- cross-posted to:
- health@lemmy.world
- cross-posted to:
- health@lemmy.world
The 33-year-old Watts, who had not shared the news of her pregnancy even with her family, made her first prenatal visit to a doctor’s office behind Mercy Health-St. Joseph’s Hospital in Warren, a working-class city about 60 miles (100 kilometers) southeast of Cleveland.
The doctor said that, while a fetal heartbeat was still present, Watts’ water had broken prematurely and the fetus she was carrying would not survive. He advised heading to the hospital to have her labor induced, so she could have what amounted to an abortion to deliver the nonviable fetus. Otherwise, she would face “significant risk” of death, according to records of her case.

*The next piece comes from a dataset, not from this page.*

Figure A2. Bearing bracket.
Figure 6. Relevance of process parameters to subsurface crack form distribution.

That was a Tuesday in September. What followed was a harrowing three days entailing: multiple trips to the hospital; Watts miscarrying into, and then flushing and plunging, a toilet at her home; a police investigation of those actions; and Watts, who is Black, being charged with abuse of a corpse. That’s a fifth-degree felony punishable by up to a year in prison and a $2,500 fine.

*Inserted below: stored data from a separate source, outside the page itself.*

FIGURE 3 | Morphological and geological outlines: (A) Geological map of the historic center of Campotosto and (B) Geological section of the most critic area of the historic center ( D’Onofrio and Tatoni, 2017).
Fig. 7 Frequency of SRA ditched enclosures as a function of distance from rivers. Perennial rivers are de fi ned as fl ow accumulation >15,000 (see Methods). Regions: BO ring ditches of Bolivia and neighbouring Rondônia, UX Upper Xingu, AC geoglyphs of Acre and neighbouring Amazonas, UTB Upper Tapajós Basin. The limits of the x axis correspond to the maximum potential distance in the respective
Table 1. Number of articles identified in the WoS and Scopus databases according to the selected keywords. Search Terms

So what? Products of miscarriage end up in the toilet sometimes, it’s just facts of life here. It’s kind of a natural place to go when fluids and blood are rushing out of you. Law enforcement discovers it was the product of a miscarriage, and that should have been the end of it. There’s not even a law dictating this, and for good reason. But they decide to stretch some other law to an extreme that shouldn’t apply here, to harass a poor women who suffered a tragedy, exacerbated by a system that failed her multiple times and could have easily resulted in her death. She’s the victim here.